Por essa lógica, nada mudou na recente sanha de Cunha por derrubar a presidente. Esse seria, assim, só mais um bote do velho animal de hábitos noturnos, que salta velozmente de uma relação comensal para algo puramente predatório. Suga a seiva enquanto lhe convém, para, em seguida, se revelar um aproveitador letal, cuja existência já não tolera a presença do organismo antes parasitado.

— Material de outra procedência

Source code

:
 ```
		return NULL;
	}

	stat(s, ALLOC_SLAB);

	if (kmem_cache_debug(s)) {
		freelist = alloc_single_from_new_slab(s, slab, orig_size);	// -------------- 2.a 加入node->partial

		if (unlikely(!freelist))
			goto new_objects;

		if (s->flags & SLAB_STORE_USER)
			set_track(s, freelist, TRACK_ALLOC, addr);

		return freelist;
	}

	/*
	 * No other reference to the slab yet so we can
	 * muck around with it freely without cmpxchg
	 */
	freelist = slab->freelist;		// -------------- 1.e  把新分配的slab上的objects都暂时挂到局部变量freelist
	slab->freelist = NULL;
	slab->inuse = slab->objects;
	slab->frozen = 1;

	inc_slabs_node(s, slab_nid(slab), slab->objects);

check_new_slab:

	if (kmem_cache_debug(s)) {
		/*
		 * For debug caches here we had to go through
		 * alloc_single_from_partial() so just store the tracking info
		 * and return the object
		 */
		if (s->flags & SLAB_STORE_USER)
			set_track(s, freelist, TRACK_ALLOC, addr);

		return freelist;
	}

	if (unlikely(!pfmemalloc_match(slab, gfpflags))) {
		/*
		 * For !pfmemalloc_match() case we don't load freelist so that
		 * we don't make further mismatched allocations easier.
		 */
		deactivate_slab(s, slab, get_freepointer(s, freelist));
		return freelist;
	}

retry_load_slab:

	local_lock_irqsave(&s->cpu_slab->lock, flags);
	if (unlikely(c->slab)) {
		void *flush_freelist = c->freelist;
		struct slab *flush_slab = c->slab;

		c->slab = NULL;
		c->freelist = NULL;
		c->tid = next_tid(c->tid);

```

A julgar pela recente nota da direção nacional do partido, entretanto, o bichão ainda vê vantagem em seguir sendo governo. Depois do chilique de Cunha, que chamou a imprensa para avisar que havia rompido com Dilma, a sigla veio com essa: “A manifestação de hoje do presidente da Câmara dos Deputados, Eduardo Cunha, é a expressão de uma posição pessoal, que se respeita pela tradição democrática do PMDB. Entretanto, a Presidência do PMDB esclarece que toda e qualquer decisão partidária só pode ser tomada após consulta às instâncias decisórias do partido: comissão executiva nacional, conselho político e diretório nacional.”
Três anos de governo não é pouco. O tempo que resta até a eleição de 2018 deve ser usado pelo PMDB para continuar fazendo simultaneamente os papéis de situação e oposição, serpenteando entre as oportunidades com a única intenção de seguir no poder.